Час. Я ехал сюда один час. За это время все могло случиться, все могло кончиться. Я опоздал, опоздал! Но я продолжаю искать, заглядываю везде. Снова в мясной зал, к стаду — не может быть, чтобы никаких следов! Бегу вдоль стен, зажимаю дыру в себе ладонью. В углу вижу лаз для уборщиков, крышка оторвана. Становлюсь на четвереньки, ползу по трубе, утыкаюсь в оброненную детскую соску, в кровь мне впрыскивают ускоритель, я не слышу боли, только пот в глазах мешает, льет и льет, сука!
Первый зал — покорных бизонов Вилли проворачивают на огромной, как мироздание, конвейерной линии, превращая во всевозможные виды мясной продукции, от сосисок до бургеров, придавая их земной жизни смысл.
Нет... Он сказал что-то про саранчу. Про саранчу.
Я лезу дальше, быстрей, быстрей! Мимо цехов, где растят хлеб, мимо цехов, где штампуют псевдоовощи, дальше, дальше, натыкаясь тут и там на следы рифленых подошв штурмовых бутсов, на обрывок пеленки, на белые молочные капли.

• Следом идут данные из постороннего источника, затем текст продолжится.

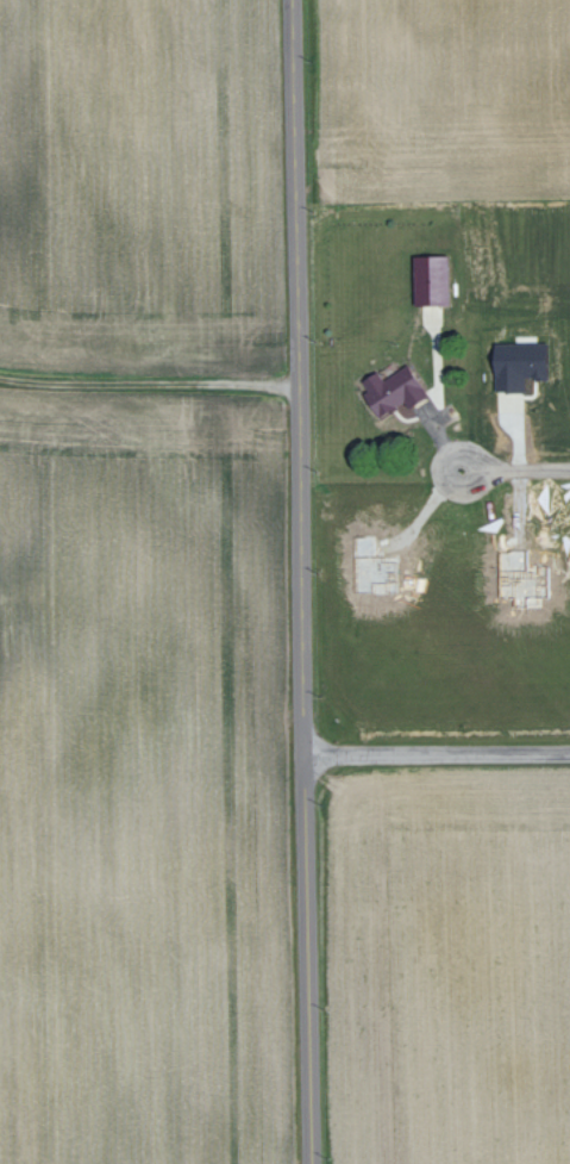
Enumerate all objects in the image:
road: (148, 383)
building: (397, 389)
road: (514, 470)
road: (298, 582)
road: (436, 753)

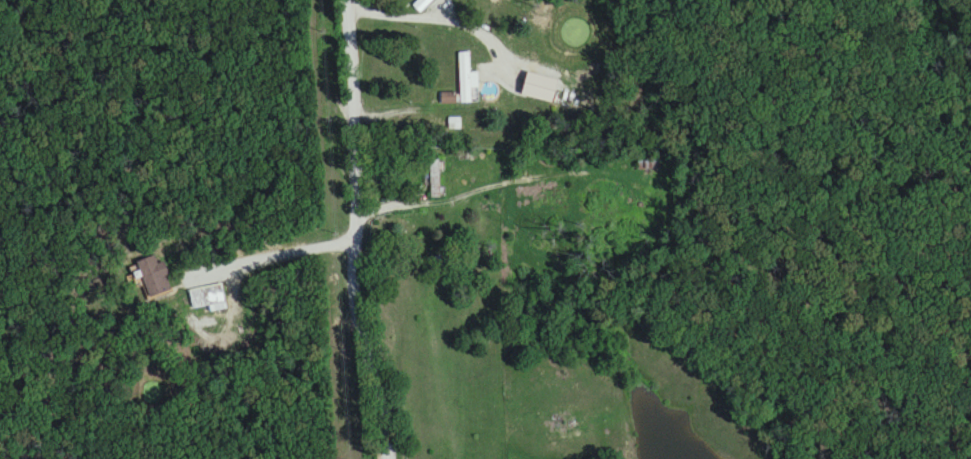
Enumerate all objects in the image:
building: (421, 4)
building: (538, 87)
building: (454, 105)
building: (648, 162)
building: (435, 178)
road: (500, 186)
road: (356, 230)
building: (154, 277)
road: (160, 293)
building: (207, 298)

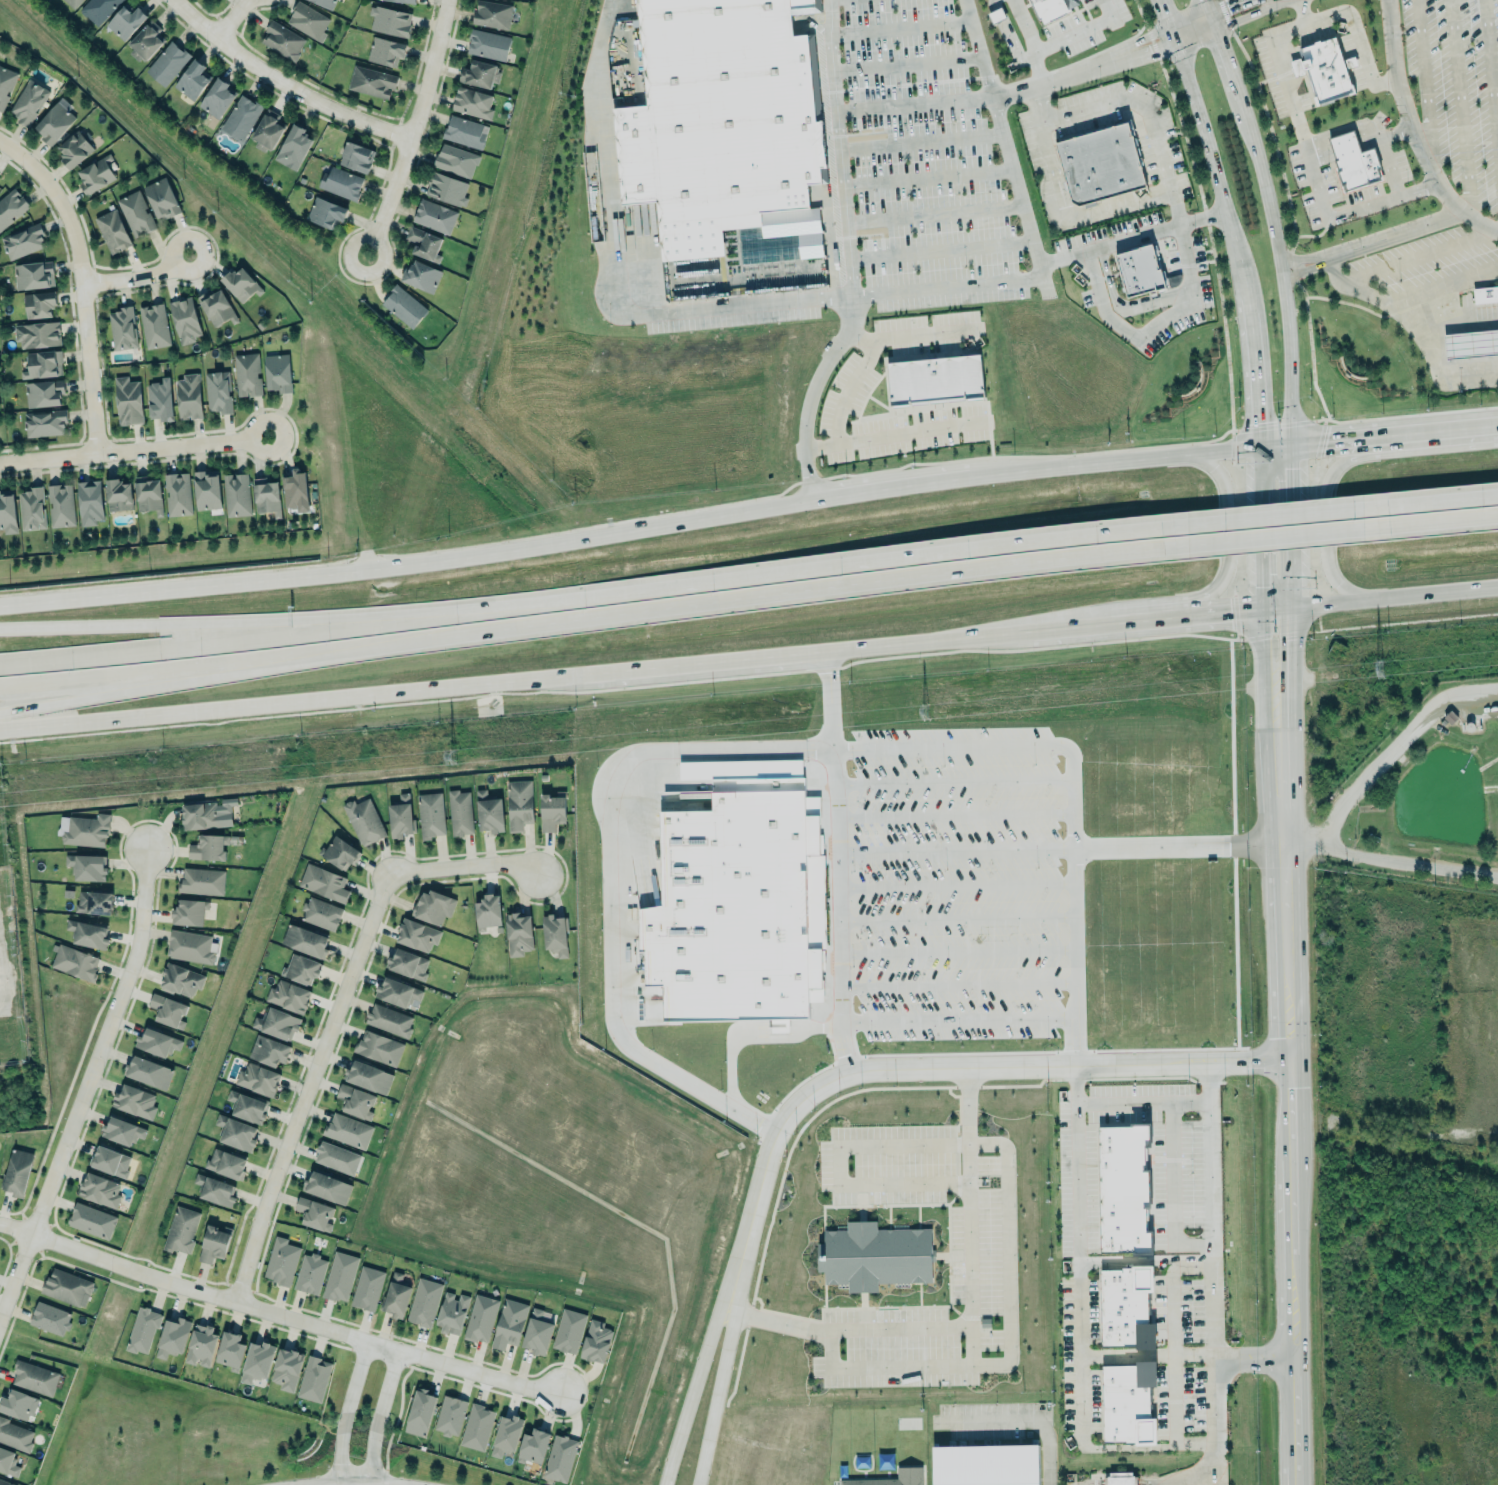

Но меня ведет другое — нарастающий шум, странный, жуткий, не живой и не механический, не то стрекотание, не то шепот, не то хруст.
Коммуникатор светит все слабей, я тоже почти на нуле. Он кончается, а я остаюсь.
Лаз выводит меня в помещение, километровые стены которого сплошь заклеены фотообоями, изображающими сочную зеленую траву. Только трава, трава — ничего другого. А вдоль этих зеленых стен зиждутся стеклянные цистерны, широкие сверху и сужающиеся книзу, в десять человеческих ростов высотой. Таких воронок-цистерн тут сотни, и каждая сверху донизу забита пыльно-зеленой кишащей массой.
Кузнечики. Саранча. Лучший источник протеина.
К раструбам воронок подходит закрытый конвейер, и из него на насекомых манной небесной падает какая-то зеленая масса, якобы трава. Зелень эта исторгается нескончаемо, постоянно, но следов ее внутри цистерн не видно — саранча перетирает ее мгновенно, изничтожает до последней молекулы. Те, кому повезло, кто оказался с краю, пялятся своими бусинами через стекло на фотообои с травой, у них благоприятный психологический климат, пролетает у меня дикая и случайная мысль, а остальные глядят в соседей. Снизу к воронкам подведен другой конвейер — на него втягиваются насекомые, достигшие нужного размера, гибнут там от электричества и убывают изжариваться в кипящем масле.
Стрекот их существования и шелест их умирания наполняют все сотни тысяч кубометров этого мирка до отказа. Не слышно ничего, кроме надсадно орущего в уши «ЧХРЩЧХРЩЧХРЩЧХРЩЧХРЩЧХРЩЧХРЩ», не видно ничего, кроме постепенно осыпающейся, как песок в колбах часов, слитной зеленой массы. И вот я их вижу.
По стене поднимается шаткая лесенка — если вдруг надо будет человеку залезть наверх, к конвейеру, к раструбам воронок и что-то там осмотреть, проконтролировать машины. Ступени полметра шириной, перильца-нитки. Почти под потолком лестница упирается в узкий мостик, проброшенный по воздуху над прозрачными цистернами.
Мостик доходит до стены; в конце — запертая дверь, и к ней загнана кучка оборванцев. Фигурка в сутане, женщины со свертками, укрывшиеся за спинами пары мужчин. А к ним подступают люди в черных балахонах, с белыми пятнами вместо лиц.
Я вцепляюсь в нитку, карабкаюсь по дрожащим ступенькам, мне не страшно упасть, не страшно разбиться.